# building a custom tank need advice



## hortus (Sep 28, 2005)

im planning on building a custom tank and i need some advice.

and no its not on the dimensions of the tank i did searches on the forum and found the formulas for that

but 3 sides are going to be wood with formica lining as a sealant (wood exspands and rots with prolonged contact with water) or i may possably just use a sealant or a paint seal. but i was wonderign what colors your mantids seem to respond to best.

my tank will have 6 individual tanks and will be seaperated by lucite (a form of acrylic plexyglass) have any of your mantids acted adversly to seeing other mantids without being able to reach them . or should i black out the lucite with an adhesive film.

i researched another topic about what live plants to use and how live plants help with humidity.


----------



## Jackson (Oct 24, 2005)

I'm researching too at the moment.

Marine plywood seems to be the best option as its used to humid conditions and wont warp too much.

As for colours natural are best but if you go and paint the inside green then good luch finding the mantis!
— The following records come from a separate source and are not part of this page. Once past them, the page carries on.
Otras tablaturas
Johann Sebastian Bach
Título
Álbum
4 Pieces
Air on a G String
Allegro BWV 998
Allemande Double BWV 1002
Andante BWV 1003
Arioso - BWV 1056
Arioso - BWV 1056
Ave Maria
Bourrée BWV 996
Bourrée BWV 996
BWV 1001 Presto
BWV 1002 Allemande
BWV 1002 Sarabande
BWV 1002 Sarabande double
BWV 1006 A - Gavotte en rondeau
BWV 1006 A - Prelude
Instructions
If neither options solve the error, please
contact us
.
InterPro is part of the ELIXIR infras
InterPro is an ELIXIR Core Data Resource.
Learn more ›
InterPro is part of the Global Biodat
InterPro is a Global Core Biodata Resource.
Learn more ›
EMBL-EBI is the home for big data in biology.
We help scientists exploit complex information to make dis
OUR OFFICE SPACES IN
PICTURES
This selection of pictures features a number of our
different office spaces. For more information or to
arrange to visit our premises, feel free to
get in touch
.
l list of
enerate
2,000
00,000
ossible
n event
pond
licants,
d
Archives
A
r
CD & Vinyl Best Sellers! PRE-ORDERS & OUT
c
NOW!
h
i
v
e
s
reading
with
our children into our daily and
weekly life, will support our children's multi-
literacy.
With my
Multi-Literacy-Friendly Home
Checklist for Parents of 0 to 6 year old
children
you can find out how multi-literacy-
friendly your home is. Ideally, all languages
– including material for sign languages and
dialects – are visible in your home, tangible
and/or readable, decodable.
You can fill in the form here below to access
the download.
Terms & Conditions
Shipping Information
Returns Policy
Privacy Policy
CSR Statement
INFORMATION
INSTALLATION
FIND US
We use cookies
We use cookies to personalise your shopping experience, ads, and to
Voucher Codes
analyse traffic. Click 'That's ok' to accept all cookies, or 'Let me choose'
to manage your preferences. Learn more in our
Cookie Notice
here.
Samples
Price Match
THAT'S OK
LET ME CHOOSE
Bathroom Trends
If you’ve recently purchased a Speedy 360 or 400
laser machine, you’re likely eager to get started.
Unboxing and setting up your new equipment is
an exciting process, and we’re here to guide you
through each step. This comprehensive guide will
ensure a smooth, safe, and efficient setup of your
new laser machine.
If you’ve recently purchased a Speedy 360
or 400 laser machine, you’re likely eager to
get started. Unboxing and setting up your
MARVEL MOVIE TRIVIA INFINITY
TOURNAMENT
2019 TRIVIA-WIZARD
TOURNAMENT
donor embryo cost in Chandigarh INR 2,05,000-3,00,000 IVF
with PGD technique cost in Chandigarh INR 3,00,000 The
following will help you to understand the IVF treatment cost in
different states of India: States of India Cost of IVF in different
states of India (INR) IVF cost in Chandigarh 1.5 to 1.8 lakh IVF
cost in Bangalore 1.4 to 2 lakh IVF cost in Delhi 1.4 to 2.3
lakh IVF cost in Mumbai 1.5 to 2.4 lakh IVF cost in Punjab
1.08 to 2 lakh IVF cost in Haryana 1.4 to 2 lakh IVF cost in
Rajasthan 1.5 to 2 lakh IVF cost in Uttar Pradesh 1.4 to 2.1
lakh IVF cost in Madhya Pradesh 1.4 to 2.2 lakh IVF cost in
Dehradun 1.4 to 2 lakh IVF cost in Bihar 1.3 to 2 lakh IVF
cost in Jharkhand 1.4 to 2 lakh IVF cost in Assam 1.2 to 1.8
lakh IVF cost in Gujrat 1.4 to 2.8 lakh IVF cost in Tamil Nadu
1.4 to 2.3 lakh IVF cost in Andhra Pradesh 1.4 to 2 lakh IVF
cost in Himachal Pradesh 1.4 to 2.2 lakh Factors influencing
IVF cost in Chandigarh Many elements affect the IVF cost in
Aquarium background might be a better option, its cheap, easy to put in and if it has any negative affects you can just take it out!


----------



## sk8erkho (Dec 25, 2006)

Hey Guys,

What about this "Repti Bark?" My nephew uses it to floor the tank with the chinese mother mantid. I read the specs and it seems ideal for almost any repti-amphibi-insect-terium. The only thing I'm not certain about is wheter it is suitablefor the nymphs. I tried one out just to see hoe it would react and it kept seeming to have to stop and clean it self like forever. This bark, when I poured it into the tank, gave out this fine dust that kind of lodged in my throat!! :shock: (clear up minutes later) but Maybe for them as they grow older? Other than than what would be ideal for the flooring with all the waste and what not that collects at the bottom of the tank. Potting soil????


----------